Two week ago, we held in Paris a large international sprint on scikit-learn. It was incredibly productive and fun, as always. We are still busy merging in the work, but I think that know is a good time to try to summarize the sprint.
A massive workforce
We had a mix of core contributors and newcomers, which is a great combination, as it enables us to be productive, but also to foster the new generation of core developers. Were present:
- Albert Thomas
- Alexandre Abadie
- Alexandre Gramfort
- Andreas Mueller
- Arthur Imbert
- Aurélien Bellet
- Bertrand Thirion
- Denis Engemann
- Elvis Dohmatob
- Gael Varoquaux
- Jan Margeta
- Joan Massich
- Joris Van den Bossche
- Laurent Direr
- Lemaitre Guillaume
- Loic Esteve
- Mohamed Maskani Filali
- Nathalie Vauquier
- Nicolas Cordier
- Nicolas Goix
- Olivier Grisel
- Patricio Cerda
- Paul Lagrée
- Raghav RV
- Roman Yurchak
- Sebastien Treger
- Sergei Lebedev
- Thierry Guillemot
- Thomas Moreau
- Tom Dupré la Tour
- Vlad Niculae
- Manoj Kumar (could not come to Paris because of visa issues)
And many more people participating remote, and I am pretty certain that I forgot people.
Support and hosting
Hosting: As the sprint extended through a French bank holiday and the week end, we were hosted in a variety of venues:
- La paillasse, a Paris bio-hacker space
- Criteo, a French company doing word-wide add-banner placement. The venue there was absolutely gorgeous, with a beautiful terrace on the roofs of Paris. And they even had a social event with free drinks one evening.
Guillaume Lemaître did most of the organization, and at Criteo Ibrahim Abubakari was our host. We were treated like kings during the whole stay; each host welcoming us as well they could.
Financial support by France is IA: Beyond our hosts, we need to thank France is IA who fund the sprint, covering some of the lunches, accomodations, and travel expenses to bring in our contributors from abroad (3000 euros travel & accomodation, and 1000 euros for food and a venue during the week end).
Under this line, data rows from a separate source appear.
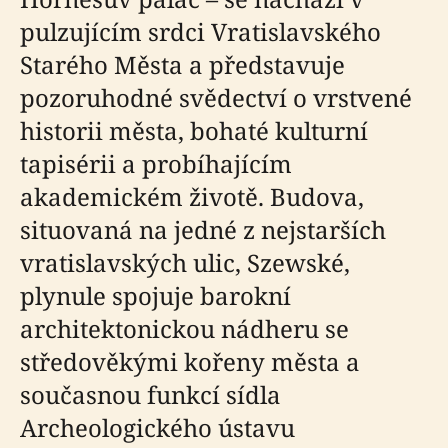
pulzujícím srdci Vratislavského
Starého Města a představuje
pozoruhodné svědectví o vrstvené
historii města, bohaté kulturní
tapisérii a probíhajícím
akademickém životě. Budova,
situovaná na jedné z nejstarších
vratislavských ulic, Szewské,
plynule spojuje barokní
architektonickou nádheru se
středověkými kořeny města a
současnou funkcí sídla
Archeologického ústavu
Some achievements during the sprint
I would be hard to list everything that we did during the sprint (have a look at the development changelog if you’re curious). Here are some
Quantile transformer, to transform the data distribution into uniform, or Gaussian distributions (PR, example):
Memory saving by avoiding to cast to float64 if X is given as float32: we are slowly making sure that, as much as possible, all models avoid using internal representations of a dtype float64 when the data is given as float32. This reduces significantly memory usage and can give speed ups up to a factor of two.
API test on instances rather than class. This is to facilitate testing packages in scikit-learn-contrib.
Many small API fixes to ensure better consistency of models, as well as cleaning the codebase, making sure that examples display well under matplotlib 2.x.
Many bug fixes, include fixing corner cases in our average precision, which was dear to me (PR).
Work soon to be merged
- ColumnTransformer (PR): from pandas dataframe to feature matrix, by applying different transformers to different columns.
- Fixing t-SNE (PR): our t-SNE implementation was extremely memory-inefficient, and on top of this had minor bugs. We are fixing it.
There is a lot more of pending work that the sprint help moved forward. You can also glance at the monthly activity report on github.
Joblib, the parallel-computing engine used by scikit-learn, is getting extended to work in distributed settings, for instance using dask distributed as a backend. At the sprint, we made progress running a grid-search on Criteo’s Hadoop cluster.